SID: Do they think he did it?
NORMAN: (Shrugs.) Beats me. Probably; it’s his M.O. She left early, and I don’t think it was to buy me a basketball hoop. Probably looking for him. Where do juvenile delinquents hang out nowadays?
SID: Where did they hang out in your day?
NORMAN: There was an abandoned shoe factory on Bleeker, but they knocked that place down years ago.
SID: He’s not coming back. We were so close.
NORMAN: I’m sorry, Sid. I know you had plans: reading, writing, ballroom dancing.
SID: Norm, why do you have to be down on everyone and everything?
NORMAN: I don’t know. To make the rest of you look good, I guess.
SID: Well, quit making me look good. Can you do that?
NORMAN: I guess, sure.
SID: God, I feel tired.
NORMAN: You stayed up all night worrying, didn’t you?
SID: That’s not it.
NORMAN: Instead of Deegan, Mrs. Kingsley should have set you up with me. Maybe you could have civilized me.
SID: What makes you think she didn’t? (Catching his breath.) I don’t feel like myself.
NORMAN: Would that be the teen-aged caddy, the non-traditional bouncer, or the always-entertaining Jell-O Man?
SID: Am I crazy to want to make a difference?
NORMAN: You’re asking me?
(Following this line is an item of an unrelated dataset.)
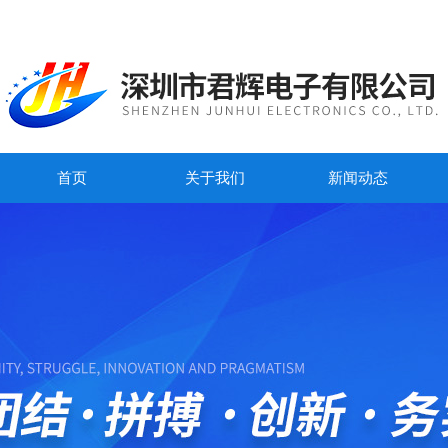
首页
关于我们
新闻动态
What do you want me say? Nobody ever gave me a break and I turned out okay. Maybe a little bitter. And there certainly were some dark years I wish I could take back, but I can’t. When you’re filling out the job application and they ask if you’ve ever done time, just says no. Nobody ever looks.
SID: If something happens to me, and he comes back -
NORMAN: I am not a teacher. And nothing’s going to happen to you.
SID: There’s a letter on my bureau.
NORMAN: If it’s a will, I don’t want any of your crap, unless you’ve got a vintage Playboy collection in your dresser.
SID: It’s for the boy. Just give it to him.
NORMAN: Shut up already. Who’s bringing who down? You gave it a shot. Good for you.
SID: I gave it a shot.
NORMAN: I got it! I know what it is! Your old-man metabolism: you’re low on Jell-O. I’ll fix you right up. I’ve got some squirreled away in my sock drawer for emergencies like this. We are going to give you the bright-green chemical boost you need. Don’t go anywhere, you hear me? (EXITS.)
SID: (Exhausted.) Wait! Norm, I think I hear the Fed-Ex truck. I’m not kidding. Pretty late for a delivery. (Realization.) Call the front desk. Not today! Not today! Oh darn! (He’s still.)
Scene 9: Week Two, Thursday, Early Evening
A uniformed FEDEX courier walks across the stage. He EXITS.